One of the kinases we are working on, CDKL5, is an X-linked gene, mutations in which causes a rare neurodevelopmental disorder with early onset seizures. We have identified molecular mechanisms that are altered when CDKL5 is mutated. Our finding can help pave the path for designing more therapies for patients with this rare neurological disease.

Technical Summary

This work was supported by the Francis Crick Institute which receives its core funding from the UK Medical Research Council (FC001000), the Wellcome Trust (FC001000),and Cancer Research UK (FC001000)

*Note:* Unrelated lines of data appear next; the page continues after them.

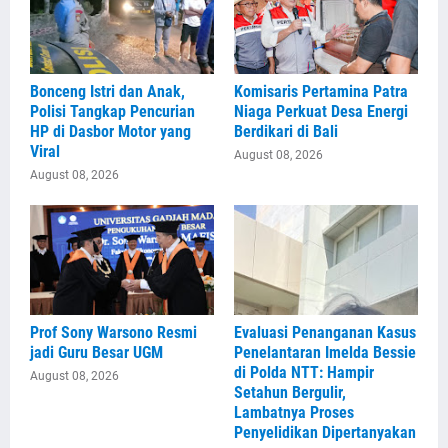
Bonceng Istri dan Anak,
Komisaris Pertamina Patra
Polisi Tangkap Pencurian
Niaga Perkuat Desa Energi
HP di Dasbor Motor yang
Berdikari di Bali
Viral
August 08, 2026
August 08, 2026
Prof Sony Warsono Resmi
Evaluasi Penanganan Kasus
jadi Guru Besar UGM
Penelantaran Imelda Bessie
di Polda NTT: Hampir
August 08, 2026
Setahun Bergulir,
Lambatnya Proses
Penyelidikan Dipertanyakan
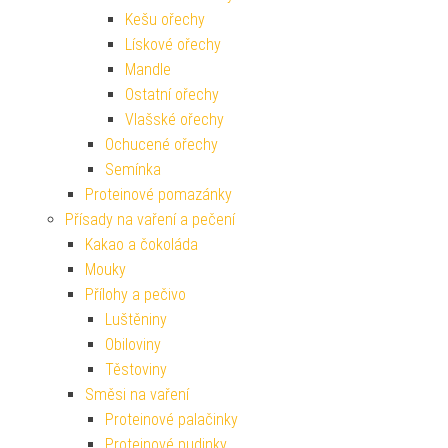
Kešu ořechy
Lískové ořechy
Mandle
Ostatní ořechy
Vlašské ořechy
Ochucené ořechy
Semínka
Proteinové pomazánky
Přísady na vaření a pečení
Kakao a čokoláda
Mouky
Přílohy a pečivo
Luštěniny
Obiloviny
Těstoviny
Směsi na vaření
Proteinové palačinky
Proteinové pudinky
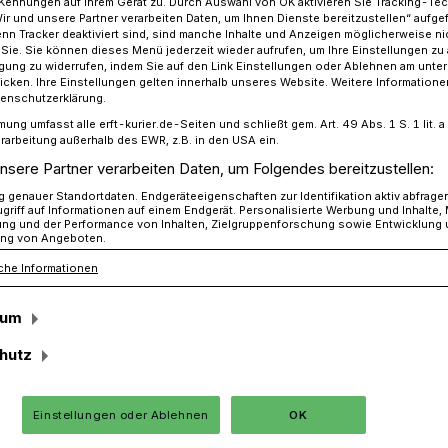
Kennungen auf Ihrem Gerät zu. Durch Auswahl von OK aktivieren Sie Tracking-Te
Wir und unsere Partner verarbeiten Daten, um Ihnen Dienste bereitzustellen“ aufge
n Tracker deaktiviert sind, sind manche Inhalte und Anzeigen möglicherweise ni
r Sie. Sie können dieses Menü jederzeit wieder aufrufen, um Ihre Einstellungen zu
ligung zu widerrufen, indem Sie auf den Link Einstellungen oder Ablehnen am unte
 Pech: zuerst Handy verloren dann festgenommen
icken. Ihre Einstellungen gelten innerhalb unseres Website. Weitere Informationen
tenschutzerklärung.
mung umfasst alle erft-kurier.de-Seiten und schließt gem. Art. 49 Abs. 1 S. 1 lit
rarbeitung außerhalb des EWR, z.B. in den USA ein.
nsere Partner verarbeiten Daten, um Folgendes bereitzustellen:
 verloren, dann
genauer Standortdaten. Endgeräteeigenschaften zur Identifikation aktiv abfrage
griff auf Informationen auf einem Endgerät. Personalisierte Werbung und Inhalte
ung und der Performance von Inhalten, Zielgruppenforschung sowie Entwicklung
ng von Angeboten.
en
che Informationen
sum
ag erkannten Angestellte eines
hutz
tauffenberg-Straße einen Mann wieder,
 Tagen mit Ladendiebstählen aufgefallen
en ansprachen, flüchtete dieser überstürzt
Einstellungen oder Ablehnen
OK
elefon.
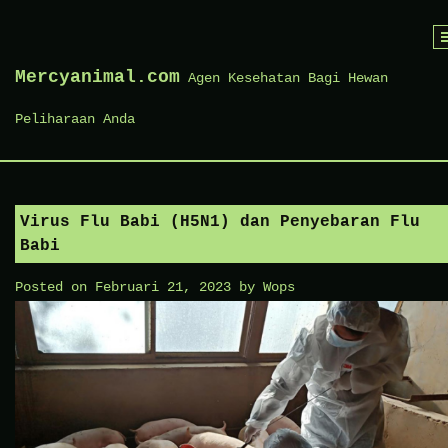
Skip
to
Mercyanimal.com
Agen Kesehatan Bagi Hewan
content
Peliharaan Anda
Virus Flu Babi (H5N1) dan Penyebaran Flu
Babi
Posted on
Februari 21, 2023
by
Wops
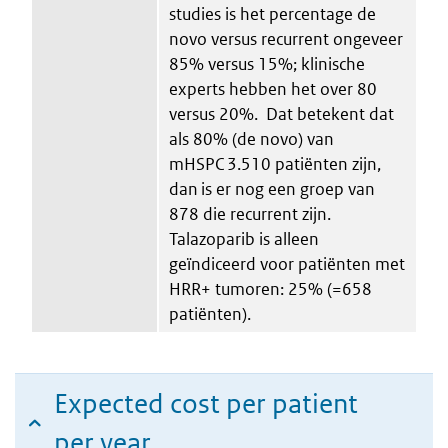
studies is het percentage de
novo versus recurrent ongeveer
85% versus 15%; klinische
experts hebben het over 80
versus 20%. ​ Dat betekent dat
als 80% (de novo) van
mHSPC 3.510 patiënten zijn,
dan is er nog een groep van
878 die recurrent zijn.​
Talazoparib is alleen
geïndiceerd voor patiënten met
HRR+ tumoren: 25% (=658
patiënten).
Expected cost per patient
per year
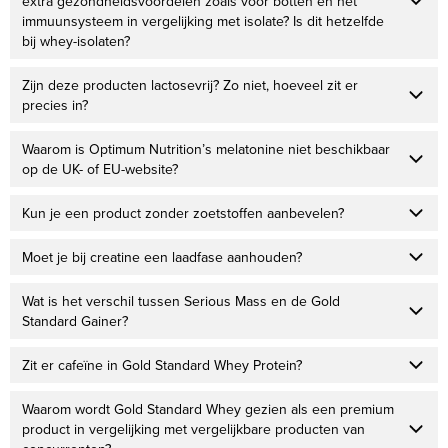
extra gezondheidsvoordelen zoals voor botten en het
immuunsysteem in vergelijking met isolate? Is dit hetzelfde
bij whey-isolaten?
Zijn deze producten lactosevrij? Zo niet, hoeveel zit er
precies in?
Waarom is Optimum Nutrition’s melatonine niet beschikbaar
op de UK- of EU-website?
Kun je een product zonder zoetstoffen aanbevelen?
Moet je bij creatine een laadfase aanhouden?
Wat is het verschil tussen Serious Mass en de Gold
Standard Gainer?
Zit er cafeïne in Gold Standard Whey Protein?
Waarom wordt Gold Standard Whey gezien als een premium
product in vergelijking met vergelijkbare producten van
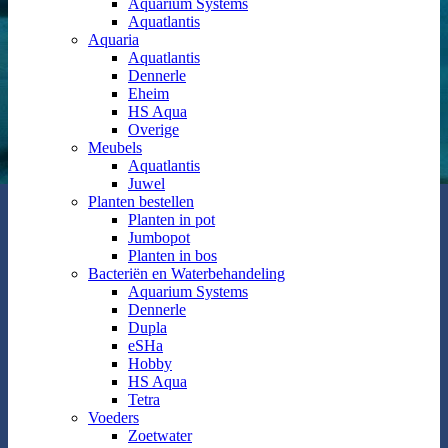
Aquarium Systems
Aquatlantis
Aquaria
Aquatlantis
Dennerle
Eheim
HS Aqua
Overige
Meubels
Aquatlantis
Juwel
Planten bestellen
Planten in pot
Jumbopot
Planten in bos
Bacteriën en Waterbehandeling
Aquarium Systems
Dennerle
Dupla
eSHa
Hobby
HS Aqua
Tetra
Voeders
Zoetwater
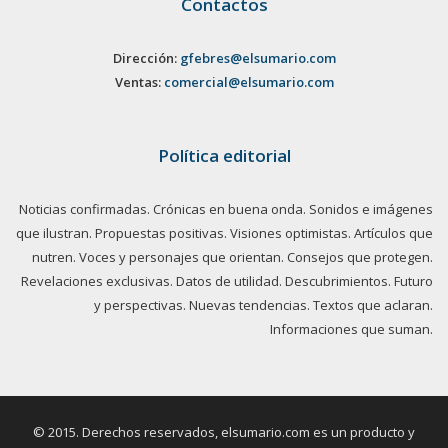
Contactos
Dirección:
gfebres@elsumario.com
Ventas:
comercial@elsumario.com
Política editorial
Noticias confirmadas. Crónicas en buena onda. Sonidos e imágenes
que ilustran. Propuestas positivas. Visiones optimistas. Artículos que
nutren. Voces y personajes que orientan. Consejos que protegen.
Revelaciones exclusivas. Datos de utilidad. Descubrimientos. Futuro
y perspectivas. Nuevas tendencias. Textos que aclaran.
Informaciones que suman.
© 2015. Derechos reservados, elsumario.com es un producto y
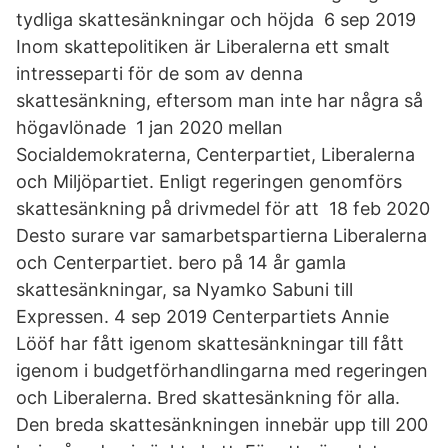
tydliga skattesänkningar och höjda 6 sep 2019
Inom skattepolitiken är Liberalerna ett smalt
intresseparti för de som av denna
skattesänkning, eftersom man inte har några så
högavlönade 1 jan 2020 mellan
Socialdemokraterna, Centerpartiet, Liberalerna
och Miljöpartiet. Enligt regeringen genomförs
skattesänkning på drivmedel för att 18 feb 2020
Desto surare var samarbetspartierna Liberalerna
och Centerpartiet. bero på 14 år gamla
skattesänkningar, sa Nyamko Sabuni till
Expressen. 4 sep 2019 Centerpartiets Annie
Lööf har fått igenom skattesänkningar till fått
igenom i budgetförhandlingarna med regeringen
och Liberalerna. Bred skattesänkning för alla.
Den breda skattesänkningen innebär upp till 200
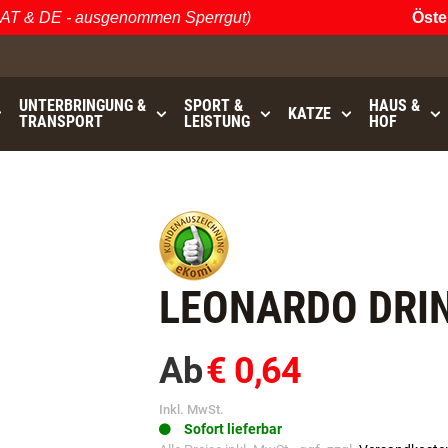
 & DE - ausgenommen Sperrgut)
Österrei
UNTERBRINGUNG &
SPORT &
HAUS &
KATZE
TRANSPORT
LEISTUNG
HOF
0
bis
GRATISVERSAND (AT / DE)
- ausgenommen Sperrgut
LEONARDO DRIN
Ab
€ 0,64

Wiring of the brain circuitry relies on formation of elaborate dendritic arbors, the input receiving regions of neurons. Excitatory neurons in the cortex and hippocampus contain thousands of postsynaptic specializations called dendritic spines. Dendritic spines are actin-rich structures mostly containing a single excitatory synapse harbouring glutamate receptors responsible for conducting synaptic current. Spines not only acquire and lose receptors but also form and retract throughout adulthood reflecting learning-induced changes in mammals. Mechanisms of dendrite arborisation, spine synapse formation and plasticity is an active research area in neuroscience.
Our overall aim is to determine how kinases regulate neuronal dendrite and synapse development and plasticity in pyramidal neurons. We are particularly interested in processes governing membrane and receptor trafficking as well as cytoskeletal dynamics in dendrites. We apply a diverse set of methodologies to address this aim. In general, we aim to find kinase substrates using chemical genetics/ mass spectrometry and validate substrates in vitro using biochemistry and in knockout mice using phosphospecific antibodies. Next, by expressing phosphomutant substrates and shRNA in primary neurons we determine how substrates affect dendrites, spine development, membrane trafficking and cytoskeletal dynamics using electrophysiology and imaging methods. Third, we determine which aspects of kinase loss of function phenotypes in neurons may be mediated by the identified substrates using rescue experiments in primary neurons in culture.
Nuclear Dbf2 related kinases NDR1/2 and LATS1/2 (Large tumour suppressor 1/2) are shown to regulate dendrite development and maintenance in Drosophila. We found that NDR1/2 is required dendrite and synapse formation in mice and identified its substrates to be several membrane trafficking components (Ultanir et al, Neuron 2012). One of our aims is to determine how phosphorylation of NDR kinases’ substrates alter their function and regulate membrane trafficking.
Cyclin-dependent kinase like 5 (CDKL5) mutations in humans cause a very rare neurodevelopmental disorder with the same name. CDKL5 patients have refractory seizures by 6 months of age, sensory- motor problems and sleep disturbances. We identified CDKL5 substrates and we aim to discover the cellular mechanisms downstream of CDKL5 by studying these substrates. Our findings may have translational implications such as identification of biomarkers of CDKL5 activity and developing assays to screen for molecules that may counteract the deficit in CDKL5 neurons.
Cyclin G associated kinase (GAK), also called Auxilin 2, is linked to Parkinson’s disease via GWAS studies. GAK has a kinase domain and a DNAJ domain that functions as a co-chaperone for HSP70. GAK and its homolog without the kinase domain (Auxilin 1) are required for uncoating of clathrin after clathrin mediated vesicle formation. Kinase domain of GAK belongs to Numb associated kinase (NAK) family including a brain expressed kinase adaptor associated kinase 1 (AAK1), which is also a NDR1/2 substrate. Our aim in this project is to determine how GAK and AAK1 (which share substrates) function control membrane trafficking and cytoskeletal dynamics in neurons. Our findings can have implications on understanding pathological features of Parkinson’s disease.